For as long as people have had insurance, people have tried to commit fraud – and in turn, working to ensure that anti-fraud measures are in place has always been a top priority of insurance businesses. Fast-forward to 2021, however, and new technologies are emerging to play a key role in the prevention and detection of risk and fraud.
While analytics has long been a facet of insurance, firms historically have focussed on the risk, legal and compliance functions, which traditionally relied on knowledge of rules, regulations, policy and law.
But this is changing; firms now have access to a huge volume of consumer data which, when paired with machine learning, is creating new insights, that enable everything from proactive decision making, risk mitigation and improve company performance. And in a world where sudden changes - whether a pandemic or local lockdown - can occur, it’s imperative that insurance firms can respond quickly and effectively: this is where data comes in.
Leveraging data in insurance
Already, data is being used to power connectivity with customers and generate insights into customer behaviour, driving risk pricing and customer engagement.
For instance, the analysis of business transactions such as payments to third-party claimants, vendors, policy underwriting and premium collections, and even employee expense reimbursements are all separate data points which could inform an insurance policy. Monitoring this data is crucial when it comes to detecting fraud.
But traditionally, this responsibility has been delegated to the claims, internal audit or finance departments, leading to compliance deliverables often being reactive and disciplinary. In turn, this caused “compliance fatigue” where too many manual rules, policies and procedures tend to be viewed by the employees, and sometimes management, as business inhibitors to driving growth. Thankfully this no longer needs to be the case.

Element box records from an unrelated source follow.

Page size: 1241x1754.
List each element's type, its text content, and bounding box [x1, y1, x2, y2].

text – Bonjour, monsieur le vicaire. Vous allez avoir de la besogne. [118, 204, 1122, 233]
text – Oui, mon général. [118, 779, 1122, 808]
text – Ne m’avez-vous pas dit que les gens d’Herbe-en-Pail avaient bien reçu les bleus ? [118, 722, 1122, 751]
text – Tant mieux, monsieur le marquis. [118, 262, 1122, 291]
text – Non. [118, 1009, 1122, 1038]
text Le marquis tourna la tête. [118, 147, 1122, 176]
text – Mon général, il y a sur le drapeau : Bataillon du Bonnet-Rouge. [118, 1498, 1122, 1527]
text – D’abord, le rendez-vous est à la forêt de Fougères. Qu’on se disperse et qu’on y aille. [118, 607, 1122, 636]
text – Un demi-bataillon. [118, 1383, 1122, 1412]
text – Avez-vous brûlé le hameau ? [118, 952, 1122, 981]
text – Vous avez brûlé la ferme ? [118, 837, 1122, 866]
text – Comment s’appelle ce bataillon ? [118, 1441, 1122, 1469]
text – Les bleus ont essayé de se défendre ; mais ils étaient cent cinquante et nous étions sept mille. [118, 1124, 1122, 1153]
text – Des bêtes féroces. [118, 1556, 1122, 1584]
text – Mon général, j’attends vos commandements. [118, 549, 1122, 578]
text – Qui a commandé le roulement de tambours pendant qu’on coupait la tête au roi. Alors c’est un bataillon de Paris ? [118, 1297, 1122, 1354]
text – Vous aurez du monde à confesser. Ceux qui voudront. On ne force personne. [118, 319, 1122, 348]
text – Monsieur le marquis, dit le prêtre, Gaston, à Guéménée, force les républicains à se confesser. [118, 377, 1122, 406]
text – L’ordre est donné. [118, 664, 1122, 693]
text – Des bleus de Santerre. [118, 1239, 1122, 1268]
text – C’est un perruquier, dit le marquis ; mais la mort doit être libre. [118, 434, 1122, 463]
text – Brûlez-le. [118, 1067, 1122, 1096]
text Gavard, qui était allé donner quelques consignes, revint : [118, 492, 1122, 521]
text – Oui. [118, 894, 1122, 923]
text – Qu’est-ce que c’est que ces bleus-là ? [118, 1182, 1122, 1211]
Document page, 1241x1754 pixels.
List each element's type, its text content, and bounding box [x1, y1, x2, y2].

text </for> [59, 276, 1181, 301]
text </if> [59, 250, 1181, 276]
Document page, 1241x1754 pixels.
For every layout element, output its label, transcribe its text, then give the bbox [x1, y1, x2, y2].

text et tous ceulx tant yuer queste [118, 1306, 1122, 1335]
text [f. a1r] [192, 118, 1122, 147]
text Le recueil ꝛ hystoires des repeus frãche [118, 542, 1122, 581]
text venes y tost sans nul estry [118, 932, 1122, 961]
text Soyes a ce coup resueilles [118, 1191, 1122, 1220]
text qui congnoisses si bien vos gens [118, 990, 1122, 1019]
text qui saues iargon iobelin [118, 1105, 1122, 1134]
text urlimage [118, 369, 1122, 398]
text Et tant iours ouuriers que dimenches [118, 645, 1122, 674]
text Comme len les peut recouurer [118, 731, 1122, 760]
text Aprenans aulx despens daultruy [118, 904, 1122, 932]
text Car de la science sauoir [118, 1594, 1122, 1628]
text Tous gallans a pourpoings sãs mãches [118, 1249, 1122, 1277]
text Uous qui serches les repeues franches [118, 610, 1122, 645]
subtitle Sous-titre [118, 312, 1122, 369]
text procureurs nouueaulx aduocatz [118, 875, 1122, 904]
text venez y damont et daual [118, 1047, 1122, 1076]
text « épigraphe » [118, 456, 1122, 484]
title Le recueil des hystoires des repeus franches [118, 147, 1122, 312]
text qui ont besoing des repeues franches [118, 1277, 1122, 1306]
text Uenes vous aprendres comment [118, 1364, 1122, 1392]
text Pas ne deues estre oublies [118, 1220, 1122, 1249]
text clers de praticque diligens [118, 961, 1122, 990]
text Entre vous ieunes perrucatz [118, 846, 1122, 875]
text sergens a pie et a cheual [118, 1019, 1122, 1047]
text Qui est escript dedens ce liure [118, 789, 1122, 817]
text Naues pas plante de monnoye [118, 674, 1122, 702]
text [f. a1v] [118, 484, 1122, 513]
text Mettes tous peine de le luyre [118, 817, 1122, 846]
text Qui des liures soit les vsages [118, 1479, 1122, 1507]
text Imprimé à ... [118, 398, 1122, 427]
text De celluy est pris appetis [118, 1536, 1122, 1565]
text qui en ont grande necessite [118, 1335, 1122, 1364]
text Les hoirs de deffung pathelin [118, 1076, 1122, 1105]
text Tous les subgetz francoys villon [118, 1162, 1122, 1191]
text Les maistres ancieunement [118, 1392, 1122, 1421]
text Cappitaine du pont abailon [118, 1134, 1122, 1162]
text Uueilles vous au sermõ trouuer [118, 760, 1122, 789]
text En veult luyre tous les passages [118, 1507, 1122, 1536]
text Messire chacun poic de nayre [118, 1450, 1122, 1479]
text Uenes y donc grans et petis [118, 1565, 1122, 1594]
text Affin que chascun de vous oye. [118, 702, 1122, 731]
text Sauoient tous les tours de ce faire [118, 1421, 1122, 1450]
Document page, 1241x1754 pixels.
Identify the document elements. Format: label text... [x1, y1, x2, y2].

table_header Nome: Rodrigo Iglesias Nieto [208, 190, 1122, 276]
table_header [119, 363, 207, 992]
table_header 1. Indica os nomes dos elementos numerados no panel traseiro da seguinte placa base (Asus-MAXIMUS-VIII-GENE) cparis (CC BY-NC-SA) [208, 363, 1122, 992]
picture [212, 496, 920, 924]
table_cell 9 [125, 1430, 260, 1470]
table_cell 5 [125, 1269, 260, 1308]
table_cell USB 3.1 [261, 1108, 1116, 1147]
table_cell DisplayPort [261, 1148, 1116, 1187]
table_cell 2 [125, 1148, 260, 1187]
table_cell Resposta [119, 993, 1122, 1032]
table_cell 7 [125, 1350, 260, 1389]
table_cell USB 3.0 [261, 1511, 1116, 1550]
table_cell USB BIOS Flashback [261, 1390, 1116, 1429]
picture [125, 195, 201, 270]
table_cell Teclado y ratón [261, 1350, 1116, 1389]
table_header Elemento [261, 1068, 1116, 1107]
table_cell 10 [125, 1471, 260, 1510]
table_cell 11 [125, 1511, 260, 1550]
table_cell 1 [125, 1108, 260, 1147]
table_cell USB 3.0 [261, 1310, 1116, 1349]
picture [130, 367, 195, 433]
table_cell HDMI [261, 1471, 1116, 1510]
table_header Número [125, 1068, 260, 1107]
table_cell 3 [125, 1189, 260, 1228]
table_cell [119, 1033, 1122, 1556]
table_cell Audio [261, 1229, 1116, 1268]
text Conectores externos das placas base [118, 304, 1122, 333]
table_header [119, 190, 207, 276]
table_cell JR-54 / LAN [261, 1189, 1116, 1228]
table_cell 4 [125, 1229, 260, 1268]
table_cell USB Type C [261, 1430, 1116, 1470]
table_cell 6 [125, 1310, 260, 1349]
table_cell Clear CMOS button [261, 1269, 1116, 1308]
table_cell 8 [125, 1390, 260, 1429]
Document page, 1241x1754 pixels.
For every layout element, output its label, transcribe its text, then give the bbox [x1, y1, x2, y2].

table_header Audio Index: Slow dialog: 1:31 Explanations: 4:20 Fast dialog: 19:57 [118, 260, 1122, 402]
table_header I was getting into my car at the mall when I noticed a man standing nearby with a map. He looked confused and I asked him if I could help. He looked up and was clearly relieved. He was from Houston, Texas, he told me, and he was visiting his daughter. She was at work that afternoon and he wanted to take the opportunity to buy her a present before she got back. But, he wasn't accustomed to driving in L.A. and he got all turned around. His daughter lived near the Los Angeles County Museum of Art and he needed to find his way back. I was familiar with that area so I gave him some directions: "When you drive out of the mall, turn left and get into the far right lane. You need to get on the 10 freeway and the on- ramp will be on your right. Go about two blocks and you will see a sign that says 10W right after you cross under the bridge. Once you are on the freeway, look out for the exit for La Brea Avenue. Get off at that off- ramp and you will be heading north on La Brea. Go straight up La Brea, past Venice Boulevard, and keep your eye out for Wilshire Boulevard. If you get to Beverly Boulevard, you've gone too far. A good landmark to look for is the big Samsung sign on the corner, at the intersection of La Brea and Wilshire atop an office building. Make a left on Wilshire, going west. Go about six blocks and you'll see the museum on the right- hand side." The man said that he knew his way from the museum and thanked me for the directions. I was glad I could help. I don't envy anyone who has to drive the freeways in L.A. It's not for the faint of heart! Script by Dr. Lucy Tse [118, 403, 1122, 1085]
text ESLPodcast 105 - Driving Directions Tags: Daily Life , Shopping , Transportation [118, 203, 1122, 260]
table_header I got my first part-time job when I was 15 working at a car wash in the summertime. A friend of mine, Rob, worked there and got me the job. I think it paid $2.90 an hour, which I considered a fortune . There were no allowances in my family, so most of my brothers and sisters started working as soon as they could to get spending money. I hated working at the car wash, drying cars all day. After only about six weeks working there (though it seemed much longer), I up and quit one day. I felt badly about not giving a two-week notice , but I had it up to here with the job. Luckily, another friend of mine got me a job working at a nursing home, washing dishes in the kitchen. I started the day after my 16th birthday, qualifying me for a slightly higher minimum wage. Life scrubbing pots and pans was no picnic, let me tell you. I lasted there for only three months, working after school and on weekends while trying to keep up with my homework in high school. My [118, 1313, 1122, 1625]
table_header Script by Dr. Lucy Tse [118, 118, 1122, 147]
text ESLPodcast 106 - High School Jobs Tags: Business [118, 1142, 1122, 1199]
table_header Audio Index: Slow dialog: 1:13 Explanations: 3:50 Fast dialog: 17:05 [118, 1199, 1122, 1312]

Integrating data science and analytics into traditional compliance functions gives risk professionals a tremendous opportunity to drive better business transparency, which in turn drives better business performance.
Taking a metrics-driven approach and adopting the right IT architecture to analyse the data is helping risk and compliance professionals conduct better, more fact-based risk assessments, spotting high-risk areas, product lines, or business units. It also allows them to spot risks and anomalies faster than ever, reduce investigation costs by having data centrally organised and available data and enable compliance to present risks in a timelier, data-driven manner.
Learning about machine learning
So, while the benefits of data analytics for insurance firms are clear, how can they begin to deploy it and its insights across the business? This is where machine learning – a subset of artificial intelligence – comes in.
Machine learning uses algorithms to identify patterns and extract valuable details through statistical analysis and not actual knowledge. This can allow insurers to provide a faster, more personalised service, including suggesting offerings that might be needed, fast-tracking messages from insureds to the correct department and speeding claims.
Simply put, data can revolutionise the insights that insurance firms possess – and machine learning helps process larger volumes of it with much less time and effort.
Machine learning is useful for back-office purposes as well. Paper files can be quickly scanned, digitised and categorised to create a database to support more personalised insurance plans and better risk assessments.
It can also help dramatically transform how insurers interact with customers. Many firms are looking at their complete journey with the aim of providing a better unified customer experience; through pricing discounts, marketing the right products and upselling. It can be used with chatbots, self-service models, mobile apps for filing and policy changes, and more.
When paired with more powerful customer insights powered by data, machine learning is providing the insurance industry with better experiences for all parties. Working with a third-party vendor to ensure that firms have the architecture which can support a consolidated single source of data to power all of this, with real time streaming from all systems, is essential.
Ultimately, insurers need data for the insights that analytics can provide them to assess risk from individuals all the way up to macro trends. This requires the means to extract data and reinject the results into their core systems with optimal processes and architecture. Any lack of data (or poor data quality) can create gaps in analysis and cause integration and process flow issues, so it needs to be assessed as an end-to-end process and architecture. Insurers that do not have control of data will get left behind.